[Start of Attachment]

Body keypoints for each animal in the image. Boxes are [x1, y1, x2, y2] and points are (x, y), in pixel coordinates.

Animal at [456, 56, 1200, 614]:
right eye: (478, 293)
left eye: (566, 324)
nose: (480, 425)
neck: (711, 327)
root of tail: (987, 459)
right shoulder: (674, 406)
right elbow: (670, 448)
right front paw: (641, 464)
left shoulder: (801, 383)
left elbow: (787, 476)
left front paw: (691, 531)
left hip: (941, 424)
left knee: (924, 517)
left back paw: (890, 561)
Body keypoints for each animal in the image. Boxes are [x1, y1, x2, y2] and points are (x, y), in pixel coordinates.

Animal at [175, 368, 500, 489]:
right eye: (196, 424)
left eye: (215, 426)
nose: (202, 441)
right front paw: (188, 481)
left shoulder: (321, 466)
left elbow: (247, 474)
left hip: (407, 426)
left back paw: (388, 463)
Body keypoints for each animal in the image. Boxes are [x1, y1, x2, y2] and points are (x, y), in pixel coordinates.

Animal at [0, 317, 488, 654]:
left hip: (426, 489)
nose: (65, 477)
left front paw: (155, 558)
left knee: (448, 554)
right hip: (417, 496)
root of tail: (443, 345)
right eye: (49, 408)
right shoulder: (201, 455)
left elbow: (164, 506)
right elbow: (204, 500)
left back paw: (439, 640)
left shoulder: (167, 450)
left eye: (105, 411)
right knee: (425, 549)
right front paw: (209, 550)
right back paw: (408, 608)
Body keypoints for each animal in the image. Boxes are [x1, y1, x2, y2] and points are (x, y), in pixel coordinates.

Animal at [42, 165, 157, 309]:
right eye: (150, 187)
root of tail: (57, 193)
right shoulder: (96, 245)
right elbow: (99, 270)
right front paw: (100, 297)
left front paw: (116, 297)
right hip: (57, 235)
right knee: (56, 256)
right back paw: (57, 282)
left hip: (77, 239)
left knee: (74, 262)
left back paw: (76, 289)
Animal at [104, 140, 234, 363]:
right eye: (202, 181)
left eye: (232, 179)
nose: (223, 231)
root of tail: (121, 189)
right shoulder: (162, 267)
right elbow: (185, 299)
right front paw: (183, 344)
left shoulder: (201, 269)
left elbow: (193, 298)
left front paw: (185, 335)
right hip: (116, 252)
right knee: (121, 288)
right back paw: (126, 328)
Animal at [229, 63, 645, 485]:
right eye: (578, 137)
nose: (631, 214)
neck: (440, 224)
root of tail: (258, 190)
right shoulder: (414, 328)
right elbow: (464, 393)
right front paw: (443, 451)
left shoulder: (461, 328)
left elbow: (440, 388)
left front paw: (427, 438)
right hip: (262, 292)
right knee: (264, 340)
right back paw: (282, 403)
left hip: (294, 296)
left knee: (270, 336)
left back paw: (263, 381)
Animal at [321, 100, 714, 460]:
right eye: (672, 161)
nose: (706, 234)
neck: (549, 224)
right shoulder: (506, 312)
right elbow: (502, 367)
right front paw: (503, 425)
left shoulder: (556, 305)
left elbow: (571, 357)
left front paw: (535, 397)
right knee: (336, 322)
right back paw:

[End of Attachment]

- What you have to do
Pull each line containing "tail" from the records.

- Answer to this task
root of tail: (987, 459)
root of tail: (443, 345)
root of tail: (57, 193)
root of tail: (121, 189)
root of tail: (258, 190)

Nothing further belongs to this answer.